EXTRACTED TEXT –
^^^^

With a plan in place by fall of 2012, we begin to dream about what we might see. This next preview post to our cross-country blog shares a few thoughts on finding what you did not even think you’d see.
When I was 10, this amounted to a complete charter for an adventure. Of course there’s no answer to the obvious follow-up question: clues to what? Mom knew boys quite well, and was in the middle of raising three of them, so she did not ask. Accompanied by my big brother, who patiently indulged my small quest, I continued out the door to explore the desert near a vacation home we had rented near Palm Springs, in search of, well, clues.
This is perfect reasoning when you’re 10. Actually, when on the verge of adventure it’s not bad thinking at any age. This is the sweet art of having some intention to absorb widely and enthusiastically but not to limit what you see. This also shows childlike anticipation that there simply MUST be clues out there, and by golly, they will be seen and then we’ll know … something.

^^^^

Stored items:
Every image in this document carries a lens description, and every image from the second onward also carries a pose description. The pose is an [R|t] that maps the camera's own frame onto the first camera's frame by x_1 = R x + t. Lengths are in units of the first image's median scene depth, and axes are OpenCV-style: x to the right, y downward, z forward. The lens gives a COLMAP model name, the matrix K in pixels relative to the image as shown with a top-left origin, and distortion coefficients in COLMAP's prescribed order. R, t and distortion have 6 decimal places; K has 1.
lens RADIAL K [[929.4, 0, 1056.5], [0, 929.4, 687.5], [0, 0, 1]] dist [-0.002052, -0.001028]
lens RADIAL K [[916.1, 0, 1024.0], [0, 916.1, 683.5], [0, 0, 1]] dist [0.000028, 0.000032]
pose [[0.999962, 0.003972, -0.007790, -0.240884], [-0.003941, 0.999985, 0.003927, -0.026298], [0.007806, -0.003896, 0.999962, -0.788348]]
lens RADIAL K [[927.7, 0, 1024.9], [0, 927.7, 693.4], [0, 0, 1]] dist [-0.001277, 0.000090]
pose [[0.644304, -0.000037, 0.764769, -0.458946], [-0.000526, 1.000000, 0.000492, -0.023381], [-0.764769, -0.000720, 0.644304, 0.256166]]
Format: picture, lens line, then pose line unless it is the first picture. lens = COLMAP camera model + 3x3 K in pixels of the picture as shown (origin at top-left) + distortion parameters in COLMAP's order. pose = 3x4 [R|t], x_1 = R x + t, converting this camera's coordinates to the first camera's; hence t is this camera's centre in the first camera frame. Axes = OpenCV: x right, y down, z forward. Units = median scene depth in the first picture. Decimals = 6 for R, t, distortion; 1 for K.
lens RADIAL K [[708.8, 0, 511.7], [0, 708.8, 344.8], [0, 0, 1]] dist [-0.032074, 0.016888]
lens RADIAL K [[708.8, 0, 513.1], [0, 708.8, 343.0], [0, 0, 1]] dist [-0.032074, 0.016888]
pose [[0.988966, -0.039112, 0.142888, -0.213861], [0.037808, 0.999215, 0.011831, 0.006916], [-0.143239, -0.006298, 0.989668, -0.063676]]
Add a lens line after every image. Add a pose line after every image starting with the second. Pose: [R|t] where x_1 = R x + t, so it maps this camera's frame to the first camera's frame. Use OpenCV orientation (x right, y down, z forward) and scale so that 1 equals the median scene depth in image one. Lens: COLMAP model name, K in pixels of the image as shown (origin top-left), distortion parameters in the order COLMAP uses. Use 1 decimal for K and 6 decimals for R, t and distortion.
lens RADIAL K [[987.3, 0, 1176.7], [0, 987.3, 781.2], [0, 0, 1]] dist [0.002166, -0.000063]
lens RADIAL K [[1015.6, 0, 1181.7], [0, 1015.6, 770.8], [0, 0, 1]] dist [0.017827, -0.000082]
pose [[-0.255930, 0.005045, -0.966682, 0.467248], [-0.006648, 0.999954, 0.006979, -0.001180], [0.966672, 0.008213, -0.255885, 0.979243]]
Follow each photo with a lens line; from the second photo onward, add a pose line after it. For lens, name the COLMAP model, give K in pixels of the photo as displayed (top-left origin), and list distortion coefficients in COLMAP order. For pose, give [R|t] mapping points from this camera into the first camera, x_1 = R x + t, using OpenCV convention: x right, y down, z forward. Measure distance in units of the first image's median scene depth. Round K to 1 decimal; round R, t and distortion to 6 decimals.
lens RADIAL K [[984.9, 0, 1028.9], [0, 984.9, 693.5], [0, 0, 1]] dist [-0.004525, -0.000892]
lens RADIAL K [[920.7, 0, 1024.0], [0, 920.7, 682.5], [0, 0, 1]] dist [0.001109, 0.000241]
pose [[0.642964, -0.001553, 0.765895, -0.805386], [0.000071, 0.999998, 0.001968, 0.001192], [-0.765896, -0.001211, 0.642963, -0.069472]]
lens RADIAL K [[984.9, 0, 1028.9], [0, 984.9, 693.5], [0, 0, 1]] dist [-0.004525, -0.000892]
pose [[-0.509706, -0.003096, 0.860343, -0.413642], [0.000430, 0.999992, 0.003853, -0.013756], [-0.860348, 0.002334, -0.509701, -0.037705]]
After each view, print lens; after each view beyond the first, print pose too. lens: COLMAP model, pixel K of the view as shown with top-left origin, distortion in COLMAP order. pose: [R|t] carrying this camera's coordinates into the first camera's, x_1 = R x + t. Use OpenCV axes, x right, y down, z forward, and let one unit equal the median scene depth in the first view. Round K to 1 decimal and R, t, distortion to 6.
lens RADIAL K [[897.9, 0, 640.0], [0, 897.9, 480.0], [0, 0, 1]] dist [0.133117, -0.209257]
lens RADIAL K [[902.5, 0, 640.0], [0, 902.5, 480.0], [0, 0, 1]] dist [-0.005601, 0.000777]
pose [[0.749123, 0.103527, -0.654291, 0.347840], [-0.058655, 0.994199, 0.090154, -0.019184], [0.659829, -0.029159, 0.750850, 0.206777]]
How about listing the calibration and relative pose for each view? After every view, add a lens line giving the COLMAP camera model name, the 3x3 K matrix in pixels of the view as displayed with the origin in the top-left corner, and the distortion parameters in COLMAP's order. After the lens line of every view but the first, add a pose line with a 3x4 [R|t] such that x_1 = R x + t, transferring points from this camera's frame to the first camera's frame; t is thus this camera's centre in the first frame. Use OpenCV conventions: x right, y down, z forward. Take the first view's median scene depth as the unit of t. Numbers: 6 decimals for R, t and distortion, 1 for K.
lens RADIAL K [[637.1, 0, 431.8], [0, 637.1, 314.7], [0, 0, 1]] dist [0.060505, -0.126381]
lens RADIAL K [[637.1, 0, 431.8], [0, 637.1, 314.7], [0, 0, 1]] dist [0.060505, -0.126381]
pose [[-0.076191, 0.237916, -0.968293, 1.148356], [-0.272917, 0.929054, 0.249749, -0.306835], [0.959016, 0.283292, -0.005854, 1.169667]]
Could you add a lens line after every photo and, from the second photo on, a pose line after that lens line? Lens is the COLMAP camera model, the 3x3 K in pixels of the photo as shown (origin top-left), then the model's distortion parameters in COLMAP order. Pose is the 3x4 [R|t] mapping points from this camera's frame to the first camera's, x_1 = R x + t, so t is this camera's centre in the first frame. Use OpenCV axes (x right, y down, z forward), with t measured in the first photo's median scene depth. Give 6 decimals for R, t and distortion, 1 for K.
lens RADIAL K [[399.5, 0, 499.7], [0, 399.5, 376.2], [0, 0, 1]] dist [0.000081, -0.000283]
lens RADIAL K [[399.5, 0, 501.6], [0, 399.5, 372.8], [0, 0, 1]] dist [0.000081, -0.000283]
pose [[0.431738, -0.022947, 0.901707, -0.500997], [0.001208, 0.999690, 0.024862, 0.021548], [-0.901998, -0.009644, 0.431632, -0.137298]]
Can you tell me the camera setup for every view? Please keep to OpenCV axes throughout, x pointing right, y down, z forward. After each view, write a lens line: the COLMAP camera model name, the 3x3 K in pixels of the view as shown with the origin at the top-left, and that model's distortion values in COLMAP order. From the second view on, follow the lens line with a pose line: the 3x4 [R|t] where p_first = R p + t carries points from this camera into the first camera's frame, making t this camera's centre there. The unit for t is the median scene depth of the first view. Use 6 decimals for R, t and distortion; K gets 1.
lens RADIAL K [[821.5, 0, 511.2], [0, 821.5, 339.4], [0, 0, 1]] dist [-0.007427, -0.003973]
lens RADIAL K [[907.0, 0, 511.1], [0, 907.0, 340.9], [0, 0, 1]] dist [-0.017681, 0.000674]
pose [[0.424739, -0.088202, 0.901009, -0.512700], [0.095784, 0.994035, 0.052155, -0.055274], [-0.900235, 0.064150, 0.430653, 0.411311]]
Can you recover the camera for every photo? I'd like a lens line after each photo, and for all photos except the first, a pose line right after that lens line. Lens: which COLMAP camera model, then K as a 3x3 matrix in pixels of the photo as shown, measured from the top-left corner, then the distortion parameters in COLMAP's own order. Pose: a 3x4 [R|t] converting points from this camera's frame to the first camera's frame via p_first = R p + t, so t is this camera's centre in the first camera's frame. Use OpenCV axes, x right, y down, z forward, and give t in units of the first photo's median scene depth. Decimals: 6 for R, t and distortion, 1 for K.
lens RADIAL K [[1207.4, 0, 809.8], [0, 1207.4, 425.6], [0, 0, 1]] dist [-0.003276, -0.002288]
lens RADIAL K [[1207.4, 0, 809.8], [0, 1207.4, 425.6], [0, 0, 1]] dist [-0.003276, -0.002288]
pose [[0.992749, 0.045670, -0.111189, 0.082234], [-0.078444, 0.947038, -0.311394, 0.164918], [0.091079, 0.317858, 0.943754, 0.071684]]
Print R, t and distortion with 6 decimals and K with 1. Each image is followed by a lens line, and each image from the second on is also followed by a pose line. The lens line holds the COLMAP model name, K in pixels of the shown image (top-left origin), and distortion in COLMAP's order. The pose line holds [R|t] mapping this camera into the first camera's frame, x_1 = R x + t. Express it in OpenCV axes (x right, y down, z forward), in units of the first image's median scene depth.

^^^^

PROBLEM DETAILS – Reproduce the cross-country blog preview from "When I was 10, this" up to and including "know … something.".

COMPLETED TASK –
When I was 10, this amounted to a complete charter for an adventure. Of course there’s no answer to the obvious follow-up question: clues to what? Mom knew boys quite well, and was in the middle of raising three of them, so she did not ask. Accompanied by my big brother, who patiently indulged my small quest, I continued out the door to explore the desert near a vacation home we had rented near Palm Springs, in search of, well, clues.
This is perfect reasoning when you’re 10. Actually, when on the verge of adventure it’s not bad thinking at any age. This is the sweet art of having some intention to absorb widely and enthusiastically but not to limit what you see. This also shows childlike anticipation that there simply MUST be clues out there, and by golly, they will be seen and then we’ll know … something.